• EXTRAHIERTER TEXT:
**********

Sechshundert Meter Anarchie verbinden den Bismarckplatz mit dem Universitätsplatz. In der Plöck scheinen keine Verkehrsregeln zu gelten, es spazieren Menschen auf der Straße, Fahrräder überholen auf Gehwegen Autos, es wird gerast und gedrängelt – manchmal auch gepöbelt. Tausende radeln täglich durch die Plöck, bei den Studierenden genießt die Straße Kultstatus.
Paradoxerweise ist die Plöck wohl nicht so gefährlich, wie es sich beim Fahren anfühlen mag. „Man unterscheidet objektive und gefühlte Sicherheit“, erklärt Bernhard Pirch-Rieseberg vom Allgemeinen Deutschen Fahrradclub (ADFC) Rhein-Neckar. 2017 ergab eine Analyse des Heidelberger Umwelt-und-Prognose-Instituts (UPI): Ab dem Friedrich-Ebert-Platz, wo die Plöck zur Fahrradstraße wird, passieren pro Radkilometer ein Drittel weniger Unfälle als im Heidelberger Durchschnitt. Da aber im vorderen Teil der Plöck ein erhöhtes Unfallrisiko besteht, wird die Stadt diesen im Frühjahr ebenfalls in eine Fahrradstraße umwandeln.

**********

Zeilen des Datensatzes:
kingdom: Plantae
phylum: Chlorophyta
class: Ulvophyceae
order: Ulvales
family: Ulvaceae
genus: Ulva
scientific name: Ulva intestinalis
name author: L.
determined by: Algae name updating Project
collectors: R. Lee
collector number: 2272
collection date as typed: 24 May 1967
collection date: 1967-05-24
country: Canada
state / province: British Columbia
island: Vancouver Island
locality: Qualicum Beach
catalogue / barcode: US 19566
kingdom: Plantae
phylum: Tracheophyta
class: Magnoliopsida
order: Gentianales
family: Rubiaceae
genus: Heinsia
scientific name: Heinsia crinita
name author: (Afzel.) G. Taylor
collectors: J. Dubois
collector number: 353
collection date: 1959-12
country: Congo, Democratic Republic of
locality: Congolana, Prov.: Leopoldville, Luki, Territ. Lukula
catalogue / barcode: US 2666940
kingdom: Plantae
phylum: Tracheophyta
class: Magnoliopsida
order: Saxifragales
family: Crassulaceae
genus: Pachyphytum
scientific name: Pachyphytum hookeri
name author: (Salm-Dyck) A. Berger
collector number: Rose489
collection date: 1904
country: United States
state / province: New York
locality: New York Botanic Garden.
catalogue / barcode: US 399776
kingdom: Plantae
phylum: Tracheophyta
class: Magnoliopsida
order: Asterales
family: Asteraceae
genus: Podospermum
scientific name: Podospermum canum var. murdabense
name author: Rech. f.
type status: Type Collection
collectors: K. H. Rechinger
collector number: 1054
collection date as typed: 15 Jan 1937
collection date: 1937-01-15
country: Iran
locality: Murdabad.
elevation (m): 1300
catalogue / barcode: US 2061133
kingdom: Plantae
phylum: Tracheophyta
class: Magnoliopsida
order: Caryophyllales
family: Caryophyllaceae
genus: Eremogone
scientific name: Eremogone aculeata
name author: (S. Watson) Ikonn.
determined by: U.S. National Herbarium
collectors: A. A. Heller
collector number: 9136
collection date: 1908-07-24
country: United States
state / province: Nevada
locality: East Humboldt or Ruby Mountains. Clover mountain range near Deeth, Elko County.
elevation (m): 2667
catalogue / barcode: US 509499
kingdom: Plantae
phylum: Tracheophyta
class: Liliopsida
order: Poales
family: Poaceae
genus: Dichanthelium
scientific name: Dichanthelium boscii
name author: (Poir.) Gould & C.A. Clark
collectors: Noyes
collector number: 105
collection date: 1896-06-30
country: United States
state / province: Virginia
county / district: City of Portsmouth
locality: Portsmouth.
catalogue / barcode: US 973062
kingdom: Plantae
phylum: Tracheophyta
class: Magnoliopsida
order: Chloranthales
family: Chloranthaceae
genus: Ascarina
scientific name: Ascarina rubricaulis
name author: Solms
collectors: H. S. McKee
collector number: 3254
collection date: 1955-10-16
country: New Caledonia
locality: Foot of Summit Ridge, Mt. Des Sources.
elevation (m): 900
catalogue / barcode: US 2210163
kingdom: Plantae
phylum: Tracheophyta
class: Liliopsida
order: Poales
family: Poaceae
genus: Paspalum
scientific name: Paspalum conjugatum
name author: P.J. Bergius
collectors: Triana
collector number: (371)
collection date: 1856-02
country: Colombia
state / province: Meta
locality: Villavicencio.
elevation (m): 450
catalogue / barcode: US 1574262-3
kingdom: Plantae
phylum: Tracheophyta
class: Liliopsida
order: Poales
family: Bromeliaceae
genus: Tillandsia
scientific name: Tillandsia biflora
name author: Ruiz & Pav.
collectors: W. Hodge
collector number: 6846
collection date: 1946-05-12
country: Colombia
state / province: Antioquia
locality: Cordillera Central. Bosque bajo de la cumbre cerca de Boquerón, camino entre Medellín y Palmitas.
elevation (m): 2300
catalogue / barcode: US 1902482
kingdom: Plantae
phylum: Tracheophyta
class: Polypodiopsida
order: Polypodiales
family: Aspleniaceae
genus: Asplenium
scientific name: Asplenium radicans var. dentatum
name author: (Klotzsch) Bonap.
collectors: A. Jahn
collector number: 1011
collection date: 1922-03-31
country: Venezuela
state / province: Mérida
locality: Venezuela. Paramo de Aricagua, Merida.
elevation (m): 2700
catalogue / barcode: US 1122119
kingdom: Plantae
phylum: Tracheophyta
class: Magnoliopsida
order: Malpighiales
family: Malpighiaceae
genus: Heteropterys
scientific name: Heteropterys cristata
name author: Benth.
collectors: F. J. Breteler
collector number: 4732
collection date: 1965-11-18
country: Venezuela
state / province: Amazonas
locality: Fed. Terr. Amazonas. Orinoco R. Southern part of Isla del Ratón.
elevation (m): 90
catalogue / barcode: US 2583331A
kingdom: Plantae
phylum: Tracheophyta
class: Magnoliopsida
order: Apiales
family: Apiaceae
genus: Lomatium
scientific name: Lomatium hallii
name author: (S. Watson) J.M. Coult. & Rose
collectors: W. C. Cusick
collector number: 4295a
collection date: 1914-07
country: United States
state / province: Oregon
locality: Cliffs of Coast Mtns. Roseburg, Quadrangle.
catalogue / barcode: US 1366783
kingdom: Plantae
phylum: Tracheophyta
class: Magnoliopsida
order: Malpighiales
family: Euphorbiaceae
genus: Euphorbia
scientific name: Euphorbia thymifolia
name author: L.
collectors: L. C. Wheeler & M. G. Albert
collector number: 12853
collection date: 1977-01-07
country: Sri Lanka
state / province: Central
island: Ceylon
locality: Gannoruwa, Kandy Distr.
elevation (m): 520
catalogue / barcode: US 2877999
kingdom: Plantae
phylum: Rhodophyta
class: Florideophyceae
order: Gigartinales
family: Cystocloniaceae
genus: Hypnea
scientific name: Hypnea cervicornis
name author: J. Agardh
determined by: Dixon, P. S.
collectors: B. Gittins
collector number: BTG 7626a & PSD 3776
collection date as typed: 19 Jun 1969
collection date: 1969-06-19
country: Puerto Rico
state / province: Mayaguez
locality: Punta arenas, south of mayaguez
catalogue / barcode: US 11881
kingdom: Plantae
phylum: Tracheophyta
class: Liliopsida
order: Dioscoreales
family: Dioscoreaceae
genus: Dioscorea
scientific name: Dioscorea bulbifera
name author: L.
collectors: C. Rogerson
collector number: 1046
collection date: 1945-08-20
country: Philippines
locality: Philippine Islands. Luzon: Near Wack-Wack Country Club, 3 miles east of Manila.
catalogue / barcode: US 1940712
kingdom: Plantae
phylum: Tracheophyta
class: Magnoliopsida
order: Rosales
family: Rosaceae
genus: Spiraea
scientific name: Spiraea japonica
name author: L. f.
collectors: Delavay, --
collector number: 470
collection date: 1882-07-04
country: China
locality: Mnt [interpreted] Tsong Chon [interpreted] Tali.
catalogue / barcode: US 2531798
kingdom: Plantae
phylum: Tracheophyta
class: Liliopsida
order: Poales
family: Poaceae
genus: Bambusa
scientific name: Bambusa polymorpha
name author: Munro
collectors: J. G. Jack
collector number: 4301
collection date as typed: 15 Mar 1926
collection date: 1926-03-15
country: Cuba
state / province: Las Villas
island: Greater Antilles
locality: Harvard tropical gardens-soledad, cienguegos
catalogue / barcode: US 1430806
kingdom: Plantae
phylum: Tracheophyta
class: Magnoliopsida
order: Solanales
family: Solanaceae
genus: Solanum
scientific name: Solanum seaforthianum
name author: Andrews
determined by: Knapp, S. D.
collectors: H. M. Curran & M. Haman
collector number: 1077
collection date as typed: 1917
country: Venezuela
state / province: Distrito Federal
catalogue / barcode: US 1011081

**********

• ÜBUNGSAUFGABEN:
[A] Dupliziere den Text über die Plöck vollständig und ohne jede Änderung.
[B] Schreibe einen Abschnitt der Datensätze neu und ersetze darin "locality" durch "site", ohne sonst etwas zu verändern. Fang bei der Zeile mit "state / province: Central" an, hör nach der Zeile mit "collector number: 4301" auf und gib nur diese Zeilen aus.

• ERWARTETE AUSGABEN:
[A]
Sechshundert Meter Anarchie verbinden den Bismarckplatz mit dem Universitätsplatz. In der Plöck scheinen keine Verkehrsregeln zu gelten, es spazieren Menschen auf der Straße, Fahrräder überholen auf Gehwegen Autos, es wird gerast und gedrängelt – manchmal auch gepöbelt. Tausende radeln täglich durch die Plöck, bei den Studierenden genießt die Straße Kultstatus.
Paradoxerweise ist die Plöck wohl nicht so gefährlich, wie es sich beim Fahren anfühlen mag. „Man unterscheidet objektive und gefühlte Sicherheit“, erklärt Bernhard Pirch-Rieseberg vom Allgemeinen Deutschen Fahrradclub (ADFC) Rhein-Neckar. 2017 ergab eine Analyse des Heidelberger Umwelt-und-Prognose-Instituts (UPI): Ab dem Friedrich-Ebert-Platz, wo die Plöck zur Fahrradstraße wird, passieren pro Radkilometer ein Drittel weniger Unfälle als im Heidelberger Durchschnitt. Da aber im vorderen Teil der Plöck ein erhöhtes Unfallrisiko besteht, wird die Stadt diesen im Frühjahr ebenfalls in eine Fahrradstraße umwandeln.

[B]
state / province: Central
island: Ceylon
site: Gannoruwa, Kandy Distr.
elevation (m): 520
catalogue / barcode: US 2877999
kingdom: Plantae
phylum: Rhodophyta
class: Florideophyceae
order: Gigartinales
family: Cystocloniaceae
genus: Hypnea
scientific name: Hypnea cervicornis
name author: J. Agardh
determined by: Dixon, P. S.
collectors: B. Gittins
collector number: BTG 7626a & PSD 3776
collection date as typed: 19 Jun 1969
collection date: 1969-06-19
country: Puerto Rico
state / province: Mayaguez
site: Punta arenas, south of mayaguez
catalogue / barcode: US 11881
kingdom: Plantae
phylum: Tracheophyta
class: Liliopsida
order: Dioscoreales
family: Dioscoreaceae
genus: Dioscorea
scientific name: Dioscorea bulbifera
name author: L.
collectors: C. Rogerson
collector number: 1046
collection date: 1945-08-20
country: Philippines
site: Philippine Islands. Luzon: Near Wack-Wack Country Club, 3 miles east of Manila.
catalogue / barcode: US 1940712
kingdom: Plantae
phylum: Tracheophyta
class: Magnoliopsida
order: Rosales
family: Rosaceae
genus: Spiraea
scientific name: Spiraea japonica
name author: L. f.
collectors: Delavay, --
collector number: 470
collection date: 1882-07-04
country: China
site: Mnt [interpreted] Tsong Chon [interpreted] Tali.
catalogue / barcode: US 2531798
kingdom: Plantae
phylum: Tracheophyta
class: Liliopsida
order: Poales
family: Poaceae
genus: Bambusa
scientific name: Bambusa polymorpha
name author: Munro
collectors: J. G. Jack
collector number: 4301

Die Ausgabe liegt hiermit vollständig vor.